> [Page excerpt]:
Terrain Essay Draft (Reworked – sort of)

Van-Anh Nguyen 2108916A

Essay Question: “Leaping from an idea – Where do I go?”

Digital technology has made it possible for us to envision new forms, explore new geometry, and re-examine old assumptions about what we think constitutes as architecture. At the same time, new media has altered the way we learn, present, and think about design, particularly in the studio. How has this technology changed architecture and architectural education, and what do these changes mean? What challenges do new media present in terms of realising our ideas in built form, and how might the physical environment change to reflect the media images we can now create? What hybrids between architecture and media have begun to emerge?

IngerSays: you could talk about Massumi's "leaping puppies" analogy here, or Paul Minifie's "desperate acts" before entering into the rest of the discussion that follows

The act of making a "leap" from a visual concept to built form has been a problem that I have attempted to address in previous work. Under the name of ‘Realtime’ we explored some issues to do with architectural processes which utilised the combinative nature of various media to explore the wider concepts of time and real-time through mechanisms and interfaces within architectural design. These explorations were located in relation to contemporary design processes, visualisations technology and the design of architecture for the constructed environment. The desire to embrace the potentialities of digital media helped us to conceptualise new and challenging architectures. With such an agenda the overriding objective of the research was to give the student the ability to critically assess the role of digital media within contemporary design processes. The research was divided into two phases; the first design phase explored the idea of developing a nonlinear architectural mechanism that was capable of generating a thousand images. It was a process-based exploration of architectural issues. This phase emphasised “process over product”, and the development of conceptual ideas without the burdens of constructional programmatic concerns.

> [Record list]:
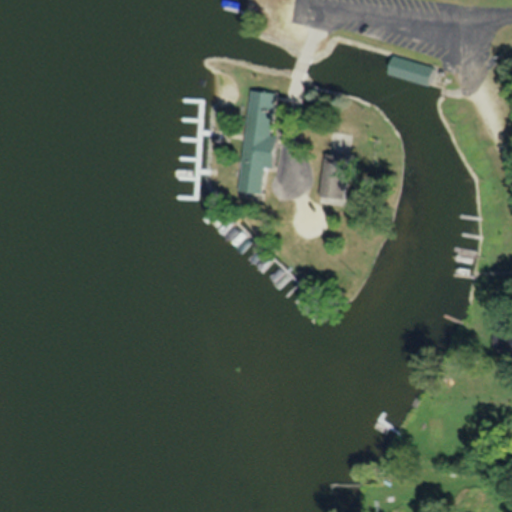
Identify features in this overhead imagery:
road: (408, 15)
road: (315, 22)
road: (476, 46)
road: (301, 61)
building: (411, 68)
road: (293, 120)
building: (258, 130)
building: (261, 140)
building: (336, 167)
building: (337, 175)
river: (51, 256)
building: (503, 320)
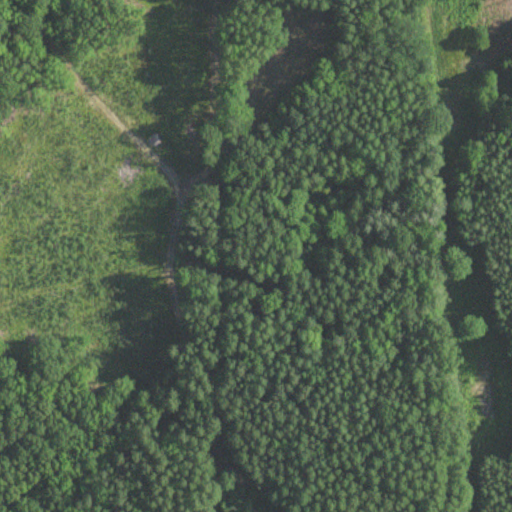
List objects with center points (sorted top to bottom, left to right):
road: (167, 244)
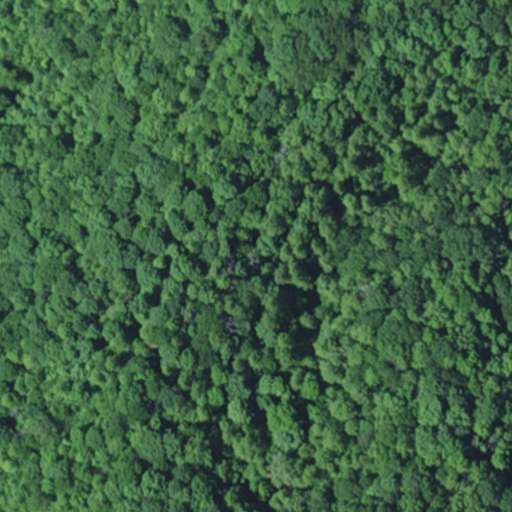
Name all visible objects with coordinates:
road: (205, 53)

* * *

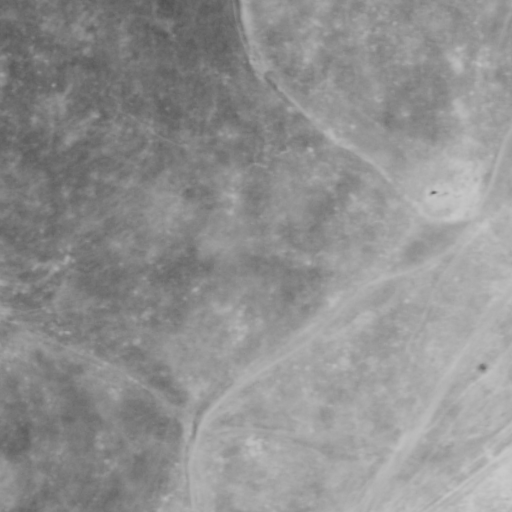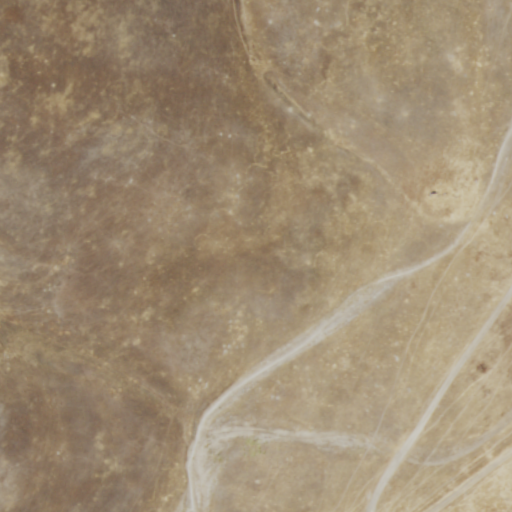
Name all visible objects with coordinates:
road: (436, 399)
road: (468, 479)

---

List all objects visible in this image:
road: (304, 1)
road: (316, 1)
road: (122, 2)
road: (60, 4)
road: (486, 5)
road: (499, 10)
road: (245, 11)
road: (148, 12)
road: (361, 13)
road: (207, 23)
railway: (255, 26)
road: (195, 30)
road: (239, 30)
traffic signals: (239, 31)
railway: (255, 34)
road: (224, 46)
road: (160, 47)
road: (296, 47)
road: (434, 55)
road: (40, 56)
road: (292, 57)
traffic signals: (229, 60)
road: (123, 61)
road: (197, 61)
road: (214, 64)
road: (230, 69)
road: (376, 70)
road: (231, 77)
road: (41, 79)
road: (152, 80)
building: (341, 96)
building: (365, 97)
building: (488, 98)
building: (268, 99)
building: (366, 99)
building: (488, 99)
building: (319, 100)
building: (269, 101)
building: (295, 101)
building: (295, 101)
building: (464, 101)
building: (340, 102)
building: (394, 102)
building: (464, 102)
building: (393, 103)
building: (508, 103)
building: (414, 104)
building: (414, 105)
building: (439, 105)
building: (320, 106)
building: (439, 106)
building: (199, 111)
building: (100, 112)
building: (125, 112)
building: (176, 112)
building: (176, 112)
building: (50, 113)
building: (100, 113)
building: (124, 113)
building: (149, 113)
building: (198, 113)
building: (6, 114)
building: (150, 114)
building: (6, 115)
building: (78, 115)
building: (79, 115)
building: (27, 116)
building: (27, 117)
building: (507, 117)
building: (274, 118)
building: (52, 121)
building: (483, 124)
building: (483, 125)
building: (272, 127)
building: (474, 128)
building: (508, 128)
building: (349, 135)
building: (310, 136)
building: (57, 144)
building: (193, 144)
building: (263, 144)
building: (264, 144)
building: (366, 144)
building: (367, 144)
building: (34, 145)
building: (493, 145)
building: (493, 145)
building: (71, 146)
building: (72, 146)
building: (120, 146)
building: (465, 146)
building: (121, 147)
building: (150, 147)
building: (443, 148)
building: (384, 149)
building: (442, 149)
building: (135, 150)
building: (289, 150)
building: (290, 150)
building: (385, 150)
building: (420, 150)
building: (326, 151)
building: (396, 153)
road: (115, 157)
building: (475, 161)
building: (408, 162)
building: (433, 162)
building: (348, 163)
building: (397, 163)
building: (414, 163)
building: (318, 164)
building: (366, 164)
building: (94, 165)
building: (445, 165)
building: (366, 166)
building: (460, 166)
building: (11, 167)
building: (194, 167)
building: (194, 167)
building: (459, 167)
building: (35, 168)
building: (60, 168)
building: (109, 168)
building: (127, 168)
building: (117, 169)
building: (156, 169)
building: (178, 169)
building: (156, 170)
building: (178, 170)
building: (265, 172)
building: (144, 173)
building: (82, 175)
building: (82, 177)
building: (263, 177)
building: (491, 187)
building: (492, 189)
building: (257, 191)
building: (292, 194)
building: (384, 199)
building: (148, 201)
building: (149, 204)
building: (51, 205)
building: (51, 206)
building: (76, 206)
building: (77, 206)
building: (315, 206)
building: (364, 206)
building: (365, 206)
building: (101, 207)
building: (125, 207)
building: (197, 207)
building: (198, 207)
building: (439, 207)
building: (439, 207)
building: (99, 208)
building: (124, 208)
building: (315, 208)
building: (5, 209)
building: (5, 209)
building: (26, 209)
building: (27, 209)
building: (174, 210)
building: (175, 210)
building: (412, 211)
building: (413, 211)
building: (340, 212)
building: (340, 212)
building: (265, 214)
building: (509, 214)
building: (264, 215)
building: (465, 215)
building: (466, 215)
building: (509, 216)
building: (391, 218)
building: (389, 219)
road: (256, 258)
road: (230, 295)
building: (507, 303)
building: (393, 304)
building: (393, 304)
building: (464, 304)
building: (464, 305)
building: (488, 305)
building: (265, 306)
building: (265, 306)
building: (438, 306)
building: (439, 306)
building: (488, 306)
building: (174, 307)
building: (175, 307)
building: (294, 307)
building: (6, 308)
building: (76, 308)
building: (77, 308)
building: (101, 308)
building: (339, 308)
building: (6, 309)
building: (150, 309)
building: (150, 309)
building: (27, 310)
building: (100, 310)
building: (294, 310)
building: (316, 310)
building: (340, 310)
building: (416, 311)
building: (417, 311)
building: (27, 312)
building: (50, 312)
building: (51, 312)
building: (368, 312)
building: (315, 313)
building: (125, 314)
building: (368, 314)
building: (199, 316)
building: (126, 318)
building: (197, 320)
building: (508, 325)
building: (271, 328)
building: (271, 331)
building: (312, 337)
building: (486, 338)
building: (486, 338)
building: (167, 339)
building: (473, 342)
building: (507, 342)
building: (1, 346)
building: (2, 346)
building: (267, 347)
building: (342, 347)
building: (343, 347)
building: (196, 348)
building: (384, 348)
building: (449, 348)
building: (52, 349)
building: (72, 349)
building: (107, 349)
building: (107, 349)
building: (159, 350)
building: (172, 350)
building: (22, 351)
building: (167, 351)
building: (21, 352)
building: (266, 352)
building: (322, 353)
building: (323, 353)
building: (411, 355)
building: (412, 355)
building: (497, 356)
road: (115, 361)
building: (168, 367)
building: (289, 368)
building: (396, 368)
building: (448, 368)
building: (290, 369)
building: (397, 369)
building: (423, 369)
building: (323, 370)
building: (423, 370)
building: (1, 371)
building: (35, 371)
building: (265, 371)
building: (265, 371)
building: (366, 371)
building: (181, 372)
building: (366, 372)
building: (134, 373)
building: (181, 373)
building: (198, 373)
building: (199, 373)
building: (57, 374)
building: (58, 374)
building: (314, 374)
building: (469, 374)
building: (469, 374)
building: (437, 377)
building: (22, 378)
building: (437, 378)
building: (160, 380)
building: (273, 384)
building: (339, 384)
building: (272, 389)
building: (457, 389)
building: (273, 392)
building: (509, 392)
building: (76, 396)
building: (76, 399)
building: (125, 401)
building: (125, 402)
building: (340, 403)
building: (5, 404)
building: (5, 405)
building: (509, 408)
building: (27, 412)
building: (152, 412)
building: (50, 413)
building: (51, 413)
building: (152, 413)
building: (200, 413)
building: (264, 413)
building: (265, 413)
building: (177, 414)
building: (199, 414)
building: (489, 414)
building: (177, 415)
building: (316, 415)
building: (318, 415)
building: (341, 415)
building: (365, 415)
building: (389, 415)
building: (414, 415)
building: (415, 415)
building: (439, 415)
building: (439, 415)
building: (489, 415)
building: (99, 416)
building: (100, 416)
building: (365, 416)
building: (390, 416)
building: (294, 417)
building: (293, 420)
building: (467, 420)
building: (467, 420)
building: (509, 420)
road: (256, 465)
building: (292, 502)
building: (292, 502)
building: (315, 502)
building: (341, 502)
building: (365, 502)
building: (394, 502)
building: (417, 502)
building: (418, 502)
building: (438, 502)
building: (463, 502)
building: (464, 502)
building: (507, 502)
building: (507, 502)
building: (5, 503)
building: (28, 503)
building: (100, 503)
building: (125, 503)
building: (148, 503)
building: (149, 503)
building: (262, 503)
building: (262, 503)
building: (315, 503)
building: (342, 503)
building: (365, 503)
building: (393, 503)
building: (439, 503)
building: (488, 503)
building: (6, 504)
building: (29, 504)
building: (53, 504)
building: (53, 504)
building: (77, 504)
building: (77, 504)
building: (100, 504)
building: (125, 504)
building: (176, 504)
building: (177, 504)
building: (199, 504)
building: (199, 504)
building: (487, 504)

> [Exercise 1]: According to the essay draft on digital technology in architecture, what three things has digital technology made possible for us? List them all.
> [Exercise 2]: Reproduce the passage of the architecture essay draft starting with "Terrain Essay Draft" and going on through "begun to emerge?".
> [Exercise 3]: Proceed with the architecture essay draft from the point where it stops.

> [Final answer 1]:
- envision new forms
- explore new geometry
- re-examine old assumptions about what we think constitutes as architecture

> [Final answer 2]:
Terrain Essay Draft (Reworked – sort of)

Van-Anh Nguyen 2108916A

Essay Question: “Leaping from an idea – Where do I go?”

Digital technology has made it possible for us to envision new forms, explore new geometry, and re-examine old assumptions about what we think constitutes as architecture. At the same time, new media has altered the way we learn, present, and think about design, particularly in the studio. How has this technology changed architecture and architectural education, and what do these changes mean? What challenges do new media present in terms of realising our ideas in built form, and how might the physical environment change to reflect the media images we can now create? What hybrids between architecture and media have begun to emerge?

> [Final answer 3]:
In this “process driven phase”, I examined the time and dynamics of geology, in particularly, the connection of time to change. There was an exploration of geological patterns based on the accumulation and reduction of materials that have been shaped and hardened by time. The idea that geology and the concept of time within it being generally thought to be unchanging; however, it is a dynamic body and its surface is continually evolving creating different spaces. Whilst working on this phase, certain questions were brought to light; “What sort of spaces are they? How do we relate to them? Immerse ourselves in them? How we relate to these spaces can be explained through the concept of “landing sites”. A “landing site is but neutral marker, a simple taking not of, nothing more”. “Defining features (perceptual landing sites), plus all the imaging that bounces off that which surrounds a person (imaging landing sites), plus guesses and judgments as to how elements of the surroundings are positioned (dimensionalising landing sites) fabricate a world or suffice to map one. Landing sites dissolve into each other, or abut, or overlap, or nest within one another”.

In Kwinter’s, “Architecture of Time”, he discusses the issue of time within nature, arguing that “nature itself is wild, indifference, and accidental; it is a ceaseless pullulation and unfolding, a dense evolutionary plasma of perpetual differentiation and innovation’. Nature consists of repeated dissolving cycles, that is, formations followed by periods of destruction and thus succeeded in turn by reformation. This exploration of surface textures was visualised and conceptualised using digital media by applying the principles of constructive processes and destructive forces found in nature. This idea was applied through a mapping exercise of the destruction of rock formations through time. By pinpointing certain moments in time where erosion occurred, a spatial quality was modelled on programs such as 3dVIS. Hence, a thousand images were produced, each trying to convey some sort of “landing site”.

How can the success of the use of digital technology and the leap made be measured though? To me, it seemed that most of the images looked like objects flying in space. Through the critique it was suggested that issues of transparency and opacity from political and social standpoints by looking closely at reflectivity, opacity and lighting as creators of spaces, as just changing opacity/transparency creates new spaces be explored. The images produced were representative of extracting or taking away the negative away from an object to create different surface qualities. Through the use of animation, the idea was to capture the dissolving of solids in actual form being translated in the creation of another. Animation was used as part of the development and representation of the idea. In this case, it was used as a device, therefore being part of an iterative design generation and also as an evaluation procedure. However, is there another way of showing this other than through animation? Would the essence of the dissolution be lost if just a single scene was taken away? After all, they are just a series of multiple images strung together to give the impression of movement. Then again, Rakatansky suggests that it is “not movement but the invocation of movement, not gesture but the invocation of gesture, not motivation but the invocation of motivation”. Therefore, by taking away an individual image from an animation all that is left is a single image. There will be no sense of what the object in the image was before or will be later. There is no sense of movement. Unanimated.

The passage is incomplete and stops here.